I am not entirely sure where this discussion should lead to.
Yes, until someone writes a patch to improve either the documentation or the code,
nothing will be changed.
However, I think that if the behavior of the software will not be changed,
then the documentation for the --encoding option should be more precise and
clarify what actually happens behind the scenes. What do you think?
Patches are more than welcome.

I'd be willing to contribute, but of course there must be a discussion and an agreement before that, if there is need to change something at all, and what exactly.

To this discussion I would like to contribute that I am of the opinion that there should be a command line option to make git show/log/friends emit a byte stream that is guaranteed to be valid in a given codec.

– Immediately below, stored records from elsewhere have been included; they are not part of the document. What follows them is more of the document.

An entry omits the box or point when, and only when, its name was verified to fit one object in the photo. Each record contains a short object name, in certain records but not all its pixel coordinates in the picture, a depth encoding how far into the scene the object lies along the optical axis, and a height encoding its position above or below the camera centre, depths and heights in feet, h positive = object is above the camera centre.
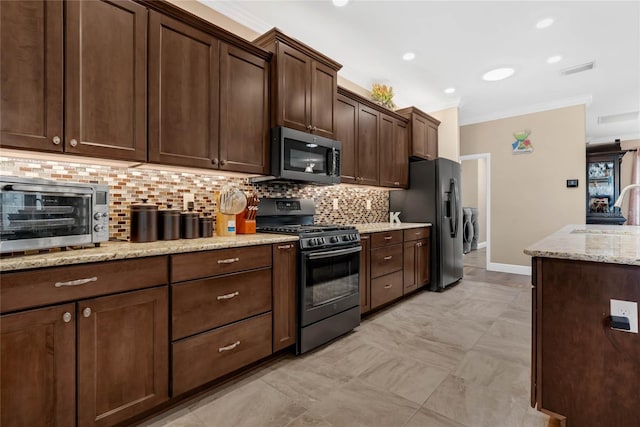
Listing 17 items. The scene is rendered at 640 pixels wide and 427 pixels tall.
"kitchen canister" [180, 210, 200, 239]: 6.52 -0.23
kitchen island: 4.15 -1.81
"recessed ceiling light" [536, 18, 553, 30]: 9.20 +5.89
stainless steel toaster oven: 4.08 +0.01
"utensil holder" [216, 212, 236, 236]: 7.44 -0.26
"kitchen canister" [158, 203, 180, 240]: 6.19 -0.20
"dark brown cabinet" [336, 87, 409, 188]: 10.75 +2.82
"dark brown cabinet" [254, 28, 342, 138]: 8.07 +3.69
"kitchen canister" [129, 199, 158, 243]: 5.90 -0.17
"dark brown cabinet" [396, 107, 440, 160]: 13.82 +3.87
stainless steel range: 7.37 -1.58
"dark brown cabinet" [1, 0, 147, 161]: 4.53 +2.28
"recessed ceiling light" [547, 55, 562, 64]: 11.34 +5.90
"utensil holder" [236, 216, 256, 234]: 7.95 -0.28
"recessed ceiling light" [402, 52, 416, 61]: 11.19 +5.92
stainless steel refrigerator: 12.97 +0.29
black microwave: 8.02 +1.64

That would require detection and treatment of those cases where corrupted text resides in the repository (we cannot prevent it from entering the repository, as discussed). In these cases, one could emit a replacement symbol (e.g. '?') per invalid byte subsequence (this seems to be more established than just swallowing the invalid byte sequence).

What do you think?

I think the --encoding option would have ideal semantics for described behavior.

However, I guess maintaining backwards compatibility is an issue here. On the other hand, I realize that the --encoding option undergoes changes: the docs for git log in release 2.4.3 do not even list the --encoding option anymore. Why is that? I haven't found a corresponding changelog/release notes entry.